Task objective
Go through the data and say how many lines include the string "github"; return only the figure.

Collected data

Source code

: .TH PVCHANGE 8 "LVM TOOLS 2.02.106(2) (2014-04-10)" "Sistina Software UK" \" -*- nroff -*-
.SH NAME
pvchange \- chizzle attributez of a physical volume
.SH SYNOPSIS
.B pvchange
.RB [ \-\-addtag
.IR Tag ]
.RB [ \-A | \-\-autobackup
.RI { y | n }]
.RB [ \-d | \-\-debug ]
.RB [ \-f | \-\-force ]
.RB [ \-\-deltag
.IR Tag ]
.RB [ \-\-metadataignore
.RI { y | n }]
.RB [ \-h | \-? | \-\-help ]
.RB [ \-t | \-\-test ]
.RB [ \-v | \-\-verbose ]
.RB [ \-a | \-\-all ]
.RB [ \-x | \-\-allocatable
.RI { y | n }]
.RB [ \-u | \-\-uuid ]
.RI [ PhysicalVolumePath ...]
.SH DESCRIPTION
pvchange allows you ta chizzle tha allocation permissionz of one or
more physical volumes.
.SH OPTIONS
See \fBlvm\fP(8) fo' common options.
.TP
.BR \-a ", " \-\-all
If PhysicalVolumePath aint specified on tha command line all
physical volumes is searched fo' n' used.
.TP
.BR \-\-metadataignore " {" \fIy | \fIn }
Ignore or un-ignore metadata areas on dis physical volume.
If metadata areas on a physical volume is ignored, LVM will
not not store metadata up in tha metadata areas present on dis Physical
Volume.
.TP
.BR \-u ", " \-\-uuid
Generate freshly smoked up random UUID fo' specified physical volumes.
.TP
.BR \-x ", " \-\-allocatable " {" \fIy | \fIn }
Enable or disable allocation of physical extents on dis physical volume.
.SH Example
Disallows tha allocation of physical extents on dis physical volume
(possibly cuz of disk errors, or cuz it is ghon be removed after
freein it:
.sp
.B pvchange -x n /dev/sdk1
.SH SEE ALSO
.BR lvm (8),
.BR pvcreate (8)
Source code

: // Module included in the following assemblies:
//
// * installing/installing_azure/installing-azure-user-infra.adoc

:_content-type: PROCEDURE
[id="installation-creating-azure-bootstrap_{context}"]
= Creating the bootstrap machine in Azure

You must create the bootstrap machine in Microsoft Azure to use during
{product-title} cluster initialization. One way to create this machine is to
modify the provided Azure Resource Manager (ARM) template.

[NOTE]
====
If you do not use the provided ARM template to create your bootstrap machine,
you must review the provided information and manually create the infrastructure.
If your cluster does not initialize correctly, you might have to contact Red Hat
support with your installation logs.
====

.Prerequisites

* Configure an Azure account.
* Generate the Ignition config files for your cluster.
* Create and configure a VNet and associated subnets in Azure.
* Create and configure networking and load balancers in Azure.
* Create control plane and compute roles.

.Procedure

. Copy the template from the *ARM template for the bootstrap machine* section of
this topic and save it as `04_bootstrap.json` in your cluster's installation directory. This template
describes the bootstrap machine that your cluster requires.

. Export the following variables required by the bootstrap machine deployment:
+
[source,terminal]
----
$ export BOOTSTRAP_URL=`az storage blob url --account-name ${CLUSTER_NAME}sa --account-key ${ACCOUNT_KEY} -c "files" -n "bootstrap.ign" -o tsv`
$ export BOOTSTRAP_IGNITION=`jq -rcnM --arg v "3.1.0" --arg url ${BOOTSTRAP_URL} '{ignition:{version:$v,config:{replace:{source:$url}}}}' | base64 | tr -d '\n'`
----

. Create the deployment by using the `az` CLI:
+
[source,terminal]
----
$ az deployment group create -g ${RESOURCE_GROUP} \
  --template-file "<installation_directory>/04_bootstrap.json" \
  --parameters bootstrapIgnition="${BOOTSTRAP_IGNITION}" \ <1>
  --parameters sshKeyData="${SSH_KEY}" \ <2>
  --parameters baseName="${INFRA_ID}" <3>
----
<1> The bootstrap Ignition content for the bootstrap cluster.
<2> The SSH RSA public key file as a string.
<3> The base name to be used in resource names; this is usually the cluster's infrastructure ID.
* * *
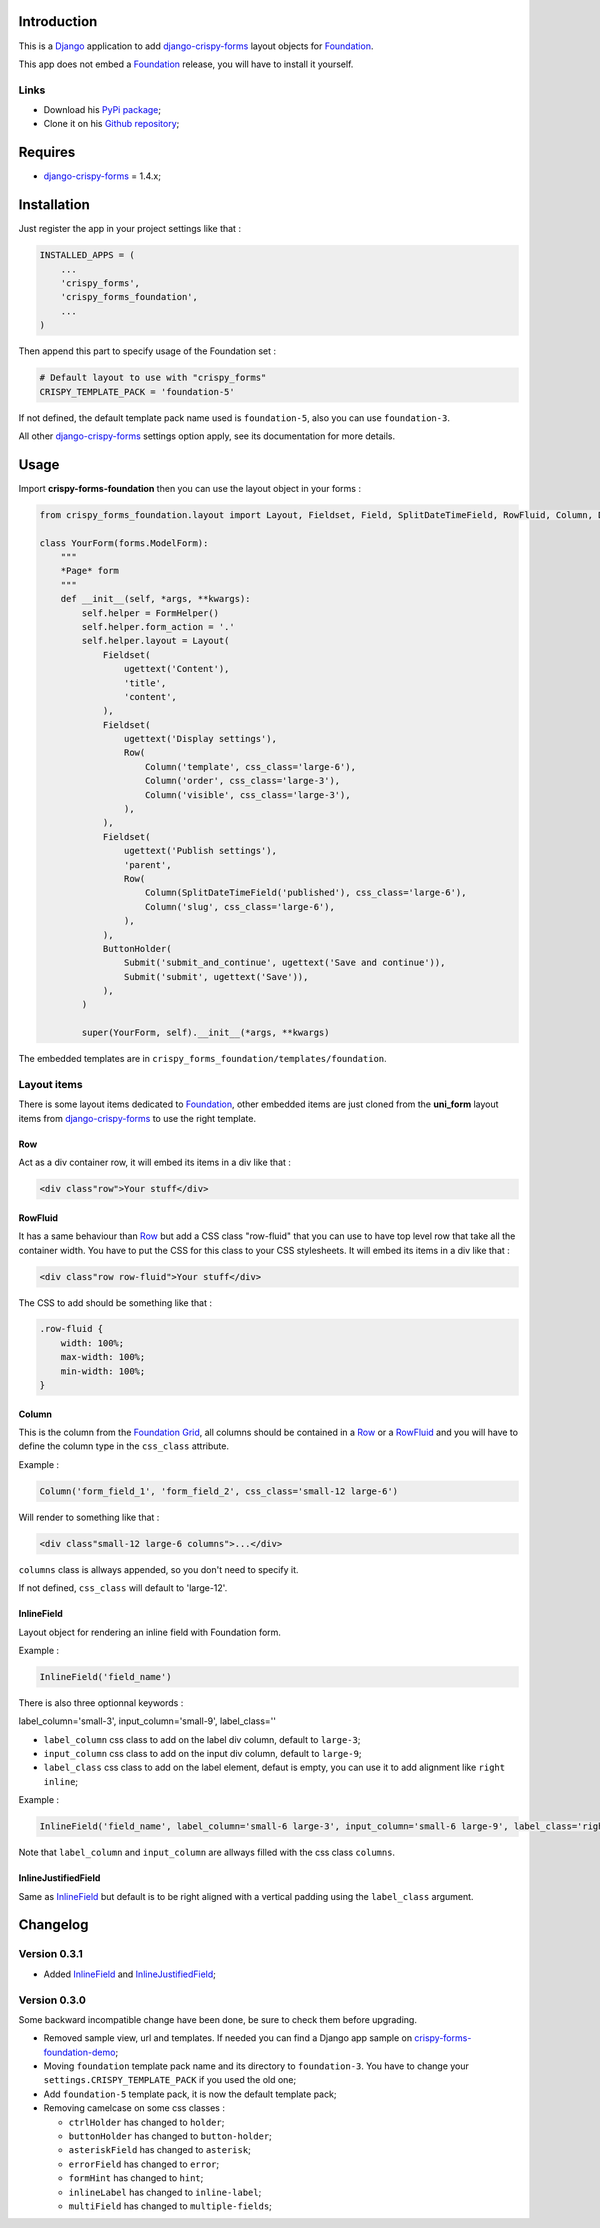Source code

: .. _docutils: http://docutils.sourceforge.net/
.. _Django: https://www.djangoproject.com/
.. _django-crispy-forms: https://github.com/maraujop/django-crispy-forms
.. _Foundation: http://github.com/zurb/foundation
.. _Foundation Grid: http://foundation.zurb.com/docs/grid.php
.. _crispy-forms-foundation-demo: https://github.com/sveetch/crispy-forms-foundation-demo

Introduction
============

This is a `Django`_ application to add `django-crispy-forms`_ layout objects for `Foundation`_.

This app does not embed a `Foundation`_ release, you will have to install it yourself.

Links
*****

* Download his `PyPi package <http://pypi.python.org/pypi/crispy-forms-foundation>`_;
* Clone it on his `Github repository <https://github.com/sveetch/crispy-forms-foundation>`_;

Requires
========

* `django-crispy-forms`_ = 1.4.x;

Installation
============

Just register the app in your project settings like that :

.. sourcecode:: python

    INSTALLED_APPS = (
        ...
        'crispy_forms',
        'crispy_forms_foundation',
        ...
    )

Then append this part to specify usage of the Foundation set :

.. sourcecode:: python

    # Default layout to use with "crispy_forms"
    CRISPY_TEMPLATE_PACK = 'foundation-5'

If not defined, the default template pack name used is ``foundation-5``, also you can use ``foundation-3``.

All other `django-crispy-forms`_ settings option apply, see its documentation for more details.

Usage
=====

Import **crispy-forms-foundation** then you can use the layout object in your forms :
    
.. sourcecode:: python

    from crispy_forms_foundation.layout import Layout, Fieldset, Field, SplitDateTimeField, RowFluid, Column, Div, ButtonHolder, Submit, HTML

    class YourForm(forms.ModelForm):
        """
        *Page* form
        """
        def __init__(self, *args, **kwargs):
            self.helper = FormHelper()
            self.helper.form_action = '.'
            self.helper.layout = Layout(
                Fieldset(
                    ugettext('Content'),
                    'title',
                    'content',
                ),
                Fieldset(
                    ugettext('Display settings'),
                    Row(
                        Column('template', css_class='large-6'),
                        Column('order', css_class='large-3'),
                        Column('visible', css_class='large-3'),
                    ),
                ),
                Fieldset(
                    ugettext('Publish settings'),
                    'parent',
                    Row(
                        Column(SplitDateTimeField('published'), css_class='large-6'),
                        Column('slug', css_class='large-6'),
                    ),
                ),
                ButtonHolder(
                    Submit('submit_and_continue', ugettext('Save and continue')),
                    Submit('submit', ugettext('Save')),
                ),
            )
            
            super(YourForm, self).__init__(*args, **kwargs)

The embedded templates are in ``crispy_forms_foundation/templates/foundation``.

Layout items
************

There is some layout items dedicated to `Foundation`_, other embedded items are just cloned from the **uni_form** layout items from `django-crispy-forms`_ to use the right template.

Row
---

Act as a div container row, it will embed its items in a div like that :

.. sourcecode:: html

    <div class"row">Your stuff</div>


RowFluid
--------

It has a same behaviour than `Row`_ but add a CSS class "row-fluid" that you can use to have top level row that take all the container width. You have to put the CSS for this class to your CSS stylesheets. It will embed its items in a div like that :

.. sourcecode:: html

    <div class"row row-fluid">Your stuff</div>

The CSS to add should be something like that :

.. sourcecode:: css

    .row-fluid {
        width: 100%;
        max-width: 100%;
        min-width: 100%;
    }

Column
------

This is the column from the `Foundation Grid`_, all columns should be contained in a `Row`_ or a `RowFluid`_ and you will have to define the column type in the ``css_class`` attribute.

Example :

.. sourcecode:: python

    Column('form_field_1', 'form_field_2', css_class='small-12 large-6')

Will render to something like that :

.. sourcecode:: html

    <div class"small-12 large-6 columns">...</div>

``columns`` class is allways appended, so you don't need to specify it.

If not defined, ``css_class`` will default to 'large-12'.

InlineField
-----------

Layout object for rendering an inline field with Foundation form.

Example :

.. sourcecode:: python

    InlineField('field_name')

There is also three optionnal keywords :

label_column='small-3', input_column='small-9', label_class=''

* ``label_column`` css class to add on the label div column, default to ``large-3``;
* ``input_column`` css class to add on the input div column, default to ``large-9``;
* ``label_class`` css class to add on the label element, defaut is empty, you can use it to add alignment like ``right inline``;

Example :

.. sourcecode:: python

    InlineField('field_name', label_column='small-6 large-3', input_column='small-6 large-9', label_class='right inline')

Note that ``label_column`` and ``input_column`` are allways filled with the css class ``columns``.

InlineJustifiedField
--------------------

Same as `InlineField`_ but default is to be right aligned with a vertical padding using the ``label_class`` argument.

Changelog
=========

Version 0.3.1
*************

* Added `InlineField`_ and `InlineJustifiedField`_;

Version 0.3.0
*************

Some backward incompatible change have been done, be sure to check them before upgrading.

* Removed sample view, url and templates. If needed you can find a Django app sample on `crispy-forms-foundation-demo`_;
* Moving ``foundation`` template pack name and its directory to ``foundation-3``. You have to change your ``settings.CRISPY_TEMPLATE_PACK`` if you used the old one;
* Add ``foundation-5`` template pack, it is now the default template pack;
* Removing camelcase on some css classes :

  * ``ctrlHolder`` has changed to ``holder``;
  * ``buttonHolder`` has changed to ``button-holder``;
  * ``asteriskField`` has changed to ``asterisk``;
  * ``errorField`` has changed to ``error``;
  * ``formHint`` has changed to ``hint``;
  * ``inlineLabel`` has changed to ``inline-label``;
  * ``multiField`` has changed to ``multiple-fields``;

Finished exercise
4